[Records contained in a dataset]
******************************

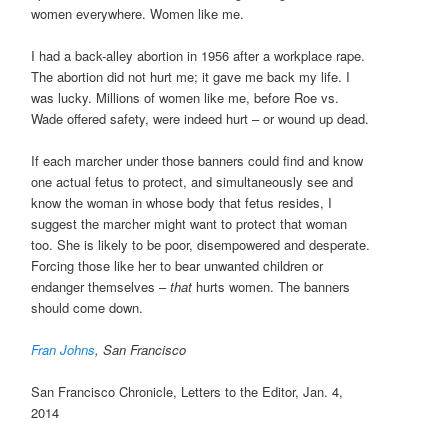
women everywhere. Women like me.
I had a back-alley abortion in 1956 after a workplace rape.
The abortion did not hurt me; it gave me back my life. I
was lucky. Millions of women like me, before Roe vs.
Wade offered safety, were indeed hurt – or wound up dead.
If each marcher under those banners could find and know
one actual fetus to protect, and simultaneously see and
know the woman in whose body that fetus resides, I
suggest the marcher might want to protect that woman
too. She is likely to be poor, disempowered and desperate.
Forcing those like her to bear unwanted children or
endanger themselves –
that
hurts women. The banners
should come down.
Fran Johns
, San Francisco
San Francisco Chronicle, Letters to the Editor, Jan. 4,
2014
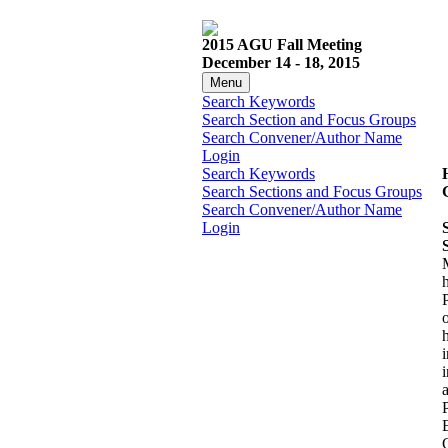
2015 AGU Fall Meeting
December 14 - 18, 2015
Menu
Search Keywords
Search Section and Focus Groups
Search Convener/Author Name
Login
Search Keywords
Search Sections and Focus Groups
Search Convener/Author Name
Login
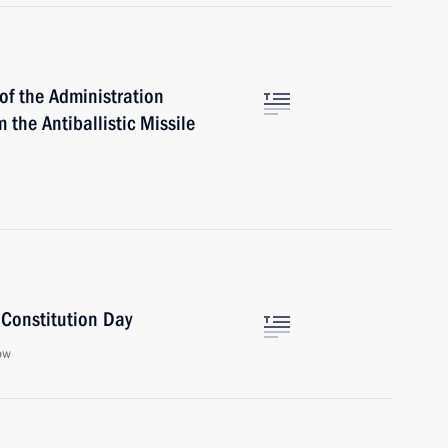
of the Administration
 the Antiballistic Missile
 Constitution Day
ow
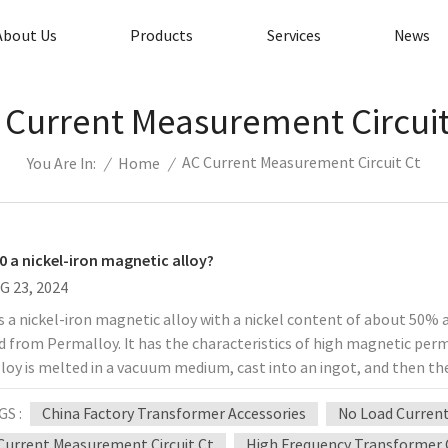
About Us
Products
Services
News
 Current Measurement Circuit
AC Current Measurement Circuit Ct
/
Home
/
You Are In:
50 a nickel-iron magnetic alloy?
G 23, 2024
is a nickel-iron magnetic alloy with a nickel content of about 50% 
d from Permalloy. It has the characteristics of high magnetic per
loy is melted in a vacuum medium, cast into an ingot, and then the
d, surface treated, and cold rolled into a finished product. Ohmallo
GS :
China Factory Transformer Accessories
No Load Curren
 used in alternating magnetic fields, mainly for high magnetic yok
 transformers, pulse transformers, transistor switches, magnetic 
Current Measurement Circuit Ct
High Frequency Transformer 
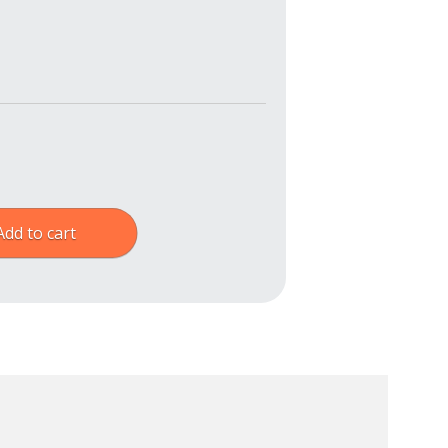
Add to cart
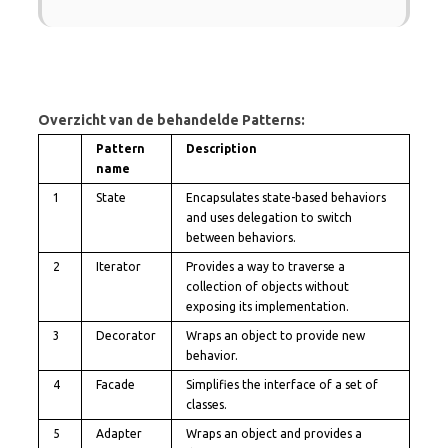
Overzicht van de behandelde Patterns:
Pattern
Description
name
1
State
Encapsulates state-based behaviors
and uses delegation to switch
between behaviors.
2
Iterator
Provides a way to traverse a
collection of objects without
exposing its implementation.
3
Decorator
Wraps an object to provide new
behavior.
4
Facade
Simplifies the interface of a set of
classes.
5
Adapter
Wraps an object and provides a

******************************

- The problem -
If a line above includes the word "fetus", count it; then give the final number by itself.

- Output -
2